What if I told you you could have your fudge and eat it too?  What now Marie Antoinette?  Let them eat fudge!  Vive la reve-luscion!

You can tell I’m enthusiastic about this stuff.   This stuff right here…

fudge b

It doesn’t just look good friends.  Oh yes.  I’m happy about this discovery of a fudge that gets it’s creamy richness from almond butter, not evaporated or condensed milk and 18 pounds of powdered sugar.  I happily swiped, and only slightly adapted this recipe from Susan Powers at Rawmazing

Appropriately, she calls it Holiday Fudge

Should probably stick in Disappearing or Revolutionary but I’m gonna go with

Let Them Eat Holiday Fudge

  • 1 1/4 cups almond butter
  • 1/2 cup cacao powder
  • 3 tablespoons agave nectar
  • 2 tablespoons coconut oil, melted (not sure a substitution would work as coconut oil is hard at cooler temps, probably helps firm the fudge)
  • 1/2 cup dried cranberries, chopped
  • 1/2 cup dried apricots, chopped ( I used cherries)
  • 1/2 cup dried golden raisins
  • 1/2 cup chopped pecans
    The only change I made was that I used 1 cup of pecans and a total of 1 cup mixed cranberries, raisins and dried cherries.  If your crowd is really used to sweet you might want to stick to the original, but we all liked this a lot.

1. Mix almond butter, cacao, agave nectar and coconut oil.

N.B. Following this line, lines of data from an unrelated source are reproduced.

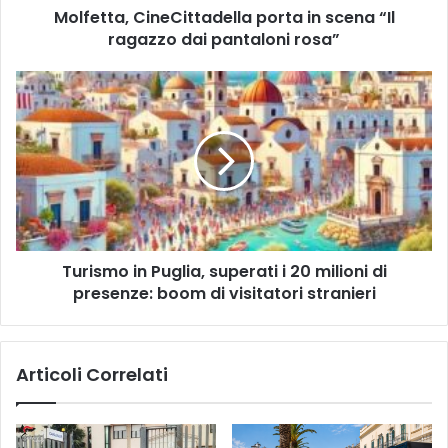
Molfetta, CineCittadella porta in scena “Il
rosa”
ragazzo dai pantaloni rosa”
Turismo
in
Puglia,
superati
i
20
milioni
di
presenze:
Turismo in Puglia, superati i 20 milioni di
boom
di
presenze: boom di visitatori stranieri
visitatori
stranieri
Articoli Correlati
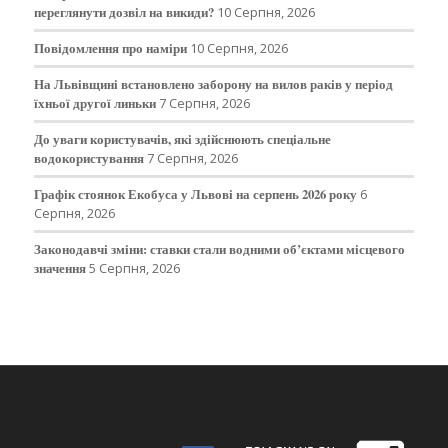
переглянути дозвіл на викиди?
10 Серпня, 2026
Повідомлення про наміри
10 Серпня, 2026
На Львівщині встановлено заборону на вилов раків у період
їхньої другої линьки
7 Серпня, 2026
До уваги користувачів, які здійснюють спеціальне
водокористування
7 Серпня, 2026
Графік стоянок Екобуса у Львові на серпень 2026 року
6
Серпня, 2026
Законодавчі зміни: ставки стали водними об’єктами місцевого
значення
5 Серпня, 2026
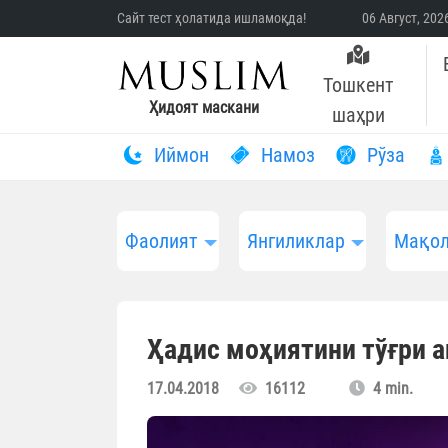
Сайт тест ҳолатида ишламоқда!
06 Август, 20
Тошкент
Ҳидоят маскани
шаҳри
Иймон
Намоз
Рўза
Фаолият
Янгиликлар
Мақол
Ҳадис моҳиятини тўғри 
17.04.2018
16112
4 min.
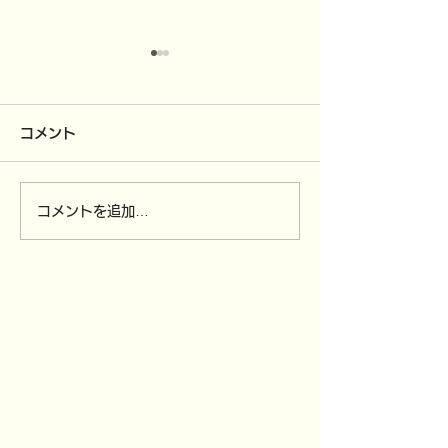
コメント
コメントを追加…
4/12（日）～
3/30（月）全
4/15（水）ソンクラン休
び,3/31（火
業です。
付を締め切りま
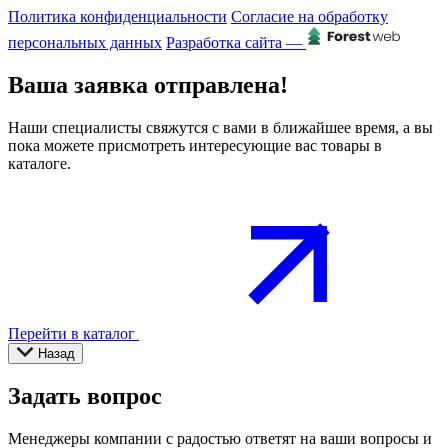
Политика конфиденциальности
Согласие на обработку
персональных данных
Разработка сайта —
Ваша заявка отправлена!
Наши специалисты свяжутся с вами в ближайшее время, а вы
пока можете присмотреть интересующие вас товары в
каталоге.
Перейти в каталог
Назад
Задать вопрос
Менеджеры компании с радостью ответят на ваши вопросы и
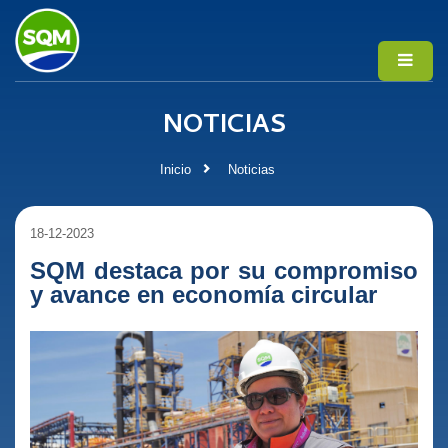
NOTICIAS
Inicio
Noticias
18-12-2023
SQM destaca por su compromiso
y avance en economía circular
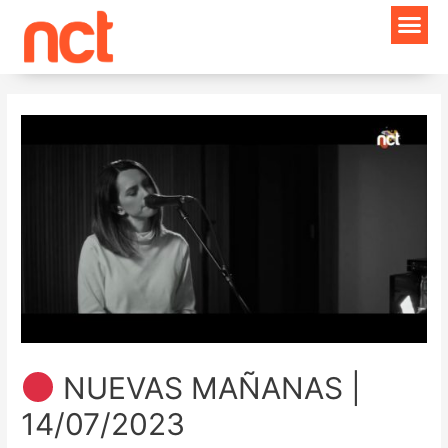
Ir
Navegación
al
de
contenido
entradas
NUEVAS MAÑANAS |
14/07/2023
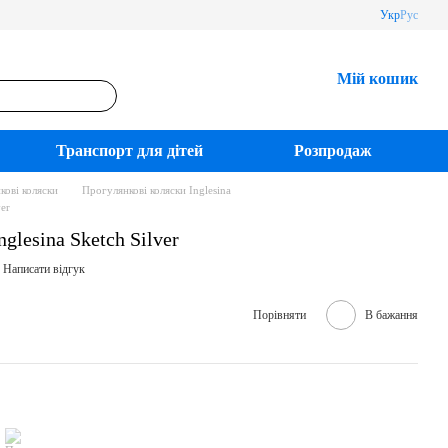
Укр
Рус
Мій кошик
Транспорт для дітей
Розпродаж
кові коляски
Прогулянкові коляски Inglesina
ver
glesina Sketch Silver
Написати відгук
Порівняти
В бажання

3. Mix in dried cranberries, apricots, raisins, and pecans.

4. Press into 8 x 8 pan and refrigerate until set. Cut into 1 inch squares.

Makes 64, 1-inch pieces.

It’s that simple.

Santa drops by for a taste test.  Don't worry his beard grows fast and will be ready for Christmas.

Santa drops by for a taste test. Don’t worry his beard grows fast and will be ready for Christmas.

Little Sis and I will be satisfying our cravings, while trying to hang on to our health and sanity over the next few posts, by bringing you some other healthier holiday treats.  This one is a keeper!  (Do keep it in the frig or at least chilled to maintain firmness!)  We shared this recipe on Wildcrafting Wedensday – a very cool site!

You can also make your own almond butter – and with the price of almonds from Costco – I’m going to try this out!

Extra holiday eating tip: Eat something very healthy before going to the party.  You won’t be as hungry and so tempted, and you’ll have some broccoli under your belt as well!